Please return the lines below verbatim, beginning at the one that has "(c) logit(p)" and stopping after the one that has "4. A NEW PROBABILISTIC METHOD: SLABS", and add no other lines.
[[ Data shown open ]]
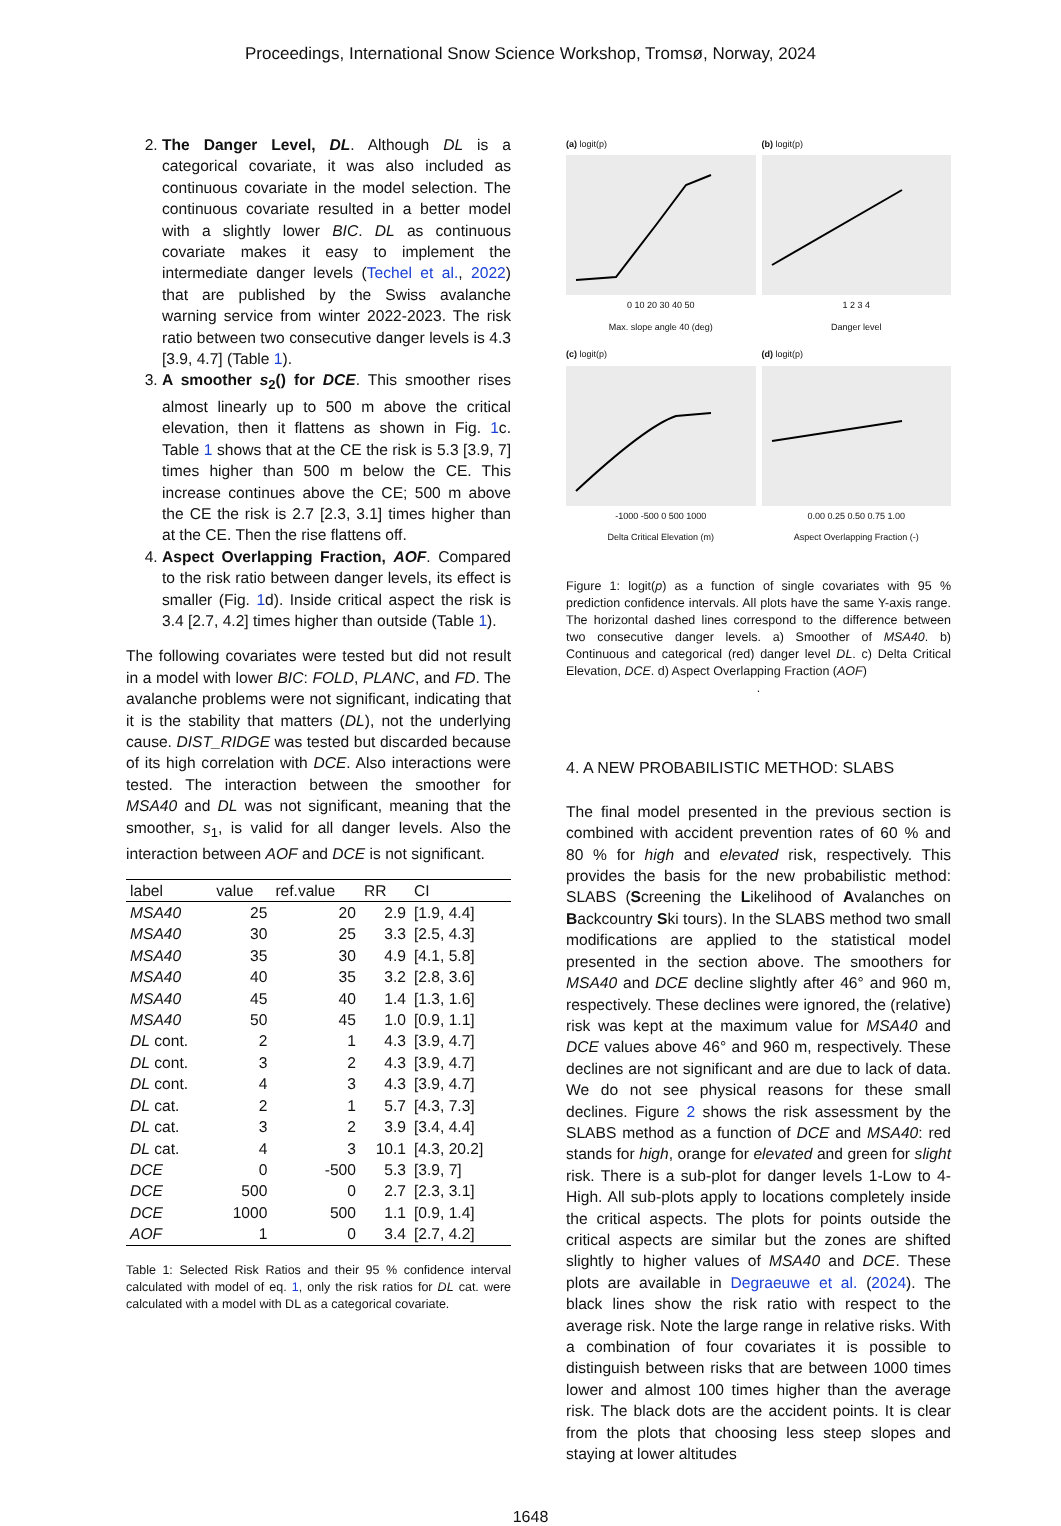Proceedings, International Snow Science Workshop, Tromsø, Norway, 2024
2. The Danger Level, DL. Although DL is a categorical covariate, it was also included as continuous covariate in the model selection. The continuous covariate resulted in a better model with a slightly lower BIC. DL as continuous covariate makes it easy to implement the intermediate danger levels (Techel et al., 2022) that are published by the Swiss avalanche warning service from winter 2022-2023. The risk ratio between two consecutive danger levels is 4.3 [3.9, 4.7] (Table 1).
3. A smoother s<sub>2</sub>() for DCE. This smoother rises almost linearly up to 500 m above the critical elevation, then it flattens as shown in Fig. 1c. Table 1 shows that at the CE the risk is 5.3 [3.9, 7] times higher than 500 m below the CE. This increase continues above the CE; 500 m above the CE the risk is 2.7 [2.3, 3.1] times higher than at the CE. Then the rise flattens off.
4. Aspect Overlapping Fraction, AOF. Compared to the risk ratio between danger levels, its effect is smaller (Fig. 1d). Inside critical aspect the risk is 3.4 [2.7, 4.2] times higher than outside (Table 1).
The following covariates were tested but did not result in a model with lower BIC: FOLD, PLANC, and FD. The avalanche problems were not significant, indicating that it is the stability that matters (DL), not the underlying cause. DIST_RIDGE was tested but discarded because of its high correlation with DCE. Also interactions were tested. The interaction between the smoother for MSA40 and DL was not significant, meaning that the smoother, s<sub>1</sub>, is valid for all danger levels. Also the interaction between AOF and DCE is not significant.
| label | value | ref.value | RR | CI |
| --- | --- | --- | --- | --- |
| MSA40 | 25 | 20 | 2.9 | [1.9, 4.4] |
| MSA40 | 30 | 25 | 3.3 | [2.5, 4.3] |
| MSA40 | 35 | 30 | 4.9 | [4.1, 5.8] |
| MSA40 | 40 | 35 | 3.2 | [2.8, 3.6] |
| MSA40 | 45 | 40 | 1.4 | [1.3, 1.6] |
| MSA40 | 50 | 45 | 1.0 | [0.9, 1.1] |
| DL cont. | 2 | 1 | 4.3 | [3.9, 4.7] |
| DL cont. | 3 | 2 | 4.3 | [3.9, 4.7] |
| DL cont. | 4 | 3 | 4.3 | [3.9, 4.7] |
| DL cat. | 2 | 1 | 5.7 | [4.3, 7.3] |
| DL cat. | 3 | 2 | 3.9 | [3.4, 4.4] |
| DL cat. | 4 | 3 | 10.1 | [4.3, 20.2] |
| DCE | 0 | -500 | 5.3 | [3.9, 7] |
| DCE | 500 | 0 | 2.7 | [2.3, 3.1] |
| DCE | 1000 | 500 | 1.1 | [0.9, 1.4] |
| AOF | 1 | 0 | 3.4 | [2.7, 4.2] |
Table 1: Selected Risk Ratios and their 95 % confidence interval calculated with model of eq. 1, only the risk ratios for DL cat. were calculated with a model with DL as a categorical covariate.
(a) logit(p)
0 10 20 30 40 50
Max. slope angle 40 (deg)
(b) logit(p)
1 2 3 4
Danger level
(c) logit(p)
-1000 -500 0 500 1000
Delta Critical Elevation (m)
(d) logit(p)
0.00 0.25 0.50 0.75 1.00
Aspect Overlapping Fraction (-)
Figure 1: logit(p) as a function of single covariates with 95 % prediction confidence intervals. All plots have the same Y-axis range. The horizontal dashed lines correspond to the difference between two consecutive danger levels. a) Smoother of MSA40. b) Continuous and categorical (red) danger level DL. c) Delta Critical Elevation, DCE. d) Aspect Overlapping Fraction (AOF)
.
4. A NEW PROBABILISTIC METHOD: SLABS
The final model presented in the previous section is combined with accident prevention rates of 60 % and 80 % for high and elevated risk, respectively. This provides the basis for the new probabilistic method: SLABS (Screening the Likelihood of Avalanches on Backcountry Ski tours). In the SLABS method two small modifications are applied to the statistical model presented in the section above. The smoothers for MSA40 and DCE decline slightly after 46° and 960 m, respectively. These declines were ignored, the (relative) risk was kept at the maximum value for MSA40 and DCE values above 46° and 960 m, respectively. These declines are not significant and are due to lack of data. We do not see physical reasons for these small declines. Figure 2 shows the risk assessment by the SLABS method as a function of DCE and MSA40: red stands for high, orange for elevated and green for slight risk. There is a sub-plot for danger levels 1-Low to 4-High. All sub-plots apply to locations completely inside the critical aspects. The plots for points outside the critical aspects are similar but the zones are shifted slightly to higher values of MSA40 and DCE. These plots are available in Degraeuwe et al. (2024). The black lines show the risk ratio with respect to the average risk. Note the large range in relative risks. With a combination of four covariates it is possible to distinguish between risks that are between 1000 times lower and almost 100 times higher than the average risk. The black dots are the accident points. It is clear from the plots that choosing less steep slopes and staying at lower altitudes
1648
[[ Data shown closed ]]
Exercise solution
(c) logit(p)
-1000 -500 0 500 1000
Delta Critical Elevation (m)
(d) logit(p)
0.00 0.25 0.50 0.75 1.00
Aspect Overlapping Fraction (-)
Figure 1: logit(p) as a function of single covariates with 95 % prediction confidence intervals. All plots have the same Y-axis range. The horizontal dashed lines correspond to the difference between two consecutive danger levels. a) Smoother of MSA40. b) Continuous and categorical (red) danger level DL. c) Delta Critical Elevation, DCE. d) Aspect Overlapping Fraction (AOF)
.
4. A NEW PROBABILISTIC METHOD: SLABS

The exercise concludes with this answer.